Young voters 18 to 29 voted Democratic by 63-35% in the 8-Nov-22 election. Life expectancy was 47 in 1900. By 2000 it had hit 77. If life expectancy were still 47, this overwhelming turnout of young voters for Democrats would mean a landslide. (And would mean people 29 were "middle-aged" rather than young.) Now it is just a nudge because so many elderly voters cancel out the youths. Change is slowed because individuals don't change and we all live longer than we did a century ago.

And on that note, Chuck Grassley won re-election as the Republican Senator from Iowa and will be serving for 6 more years. And a good thing, too. I mean, if you're 89, who else is going to hire you?

04 November 2022

It's Donald's (Delusional) Party Now

As far as I know, not a single one of my Republican friends has denounced Donald. That puzzles me.

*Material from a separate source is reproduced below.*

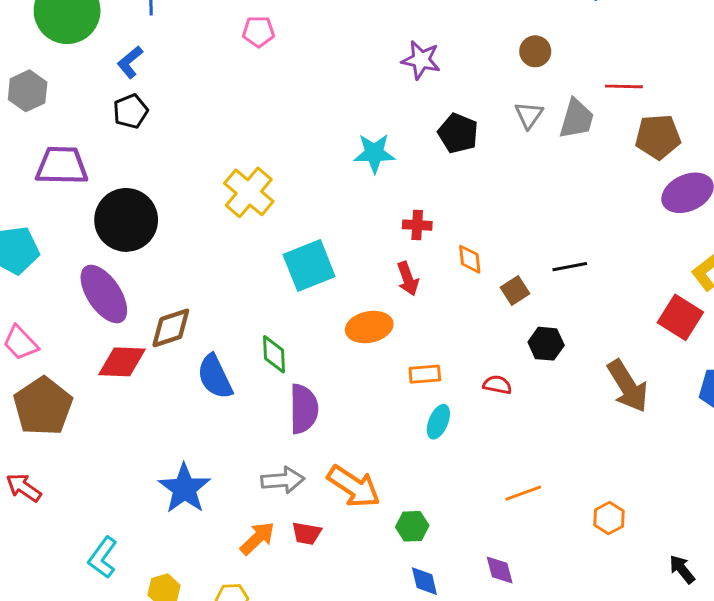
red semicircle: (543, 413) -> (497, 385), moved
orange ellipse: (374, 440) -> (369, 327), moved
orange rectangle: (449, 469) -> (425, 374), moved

Like a toddler on his third line of coke, Trump insists that he won the last election. Even everyday Republicans insist that it is better to assuage his hurt feelings than to protect our democracy. Trump. A reality TV star who lost hundreds of millions of dollars and failed in all of his ventures until he took a TV role playing a successful businessman. (How big a failure? From the mid-1980s to mid-1990s he lost $1.2 billion. Year after year his losses were more than that of any other American. He was - literally - America's biggest loser while projecting an image as a successful business mogul. Sad.) He convinced a lot of Americans he won at business last century. And then he convinced a lot of Americans that he won an election in 2020. The word you're looking for is con man.

In 2020 he actually won in the former confederacy by 3 million votes but lost in the rest of the country by 10 million votes. The word you're looking for is loser.

The Republican Party is his now and a lot of Americans are thrilled with that. But there is a real problem with aligning with leaders who deny reality, who insist that you share their delusions. Look at North Korea, for instance, where everyone is aligned with Kim Jong Un's fantasy about the the world and his place in it. It takes the North Koreans all year to make as much as South Koreans make by mid-January. Delusions, like drugs, may make you feel warm and cozy but they actually make your reality worse, not better.




On a related note, a huge swath of Americans believe that a secret cabal is controlling the government. If you're in that group - and there is apparently a 44% chance you are - you may want to do a little soul searching about your preference for delusion over simply confronting reality.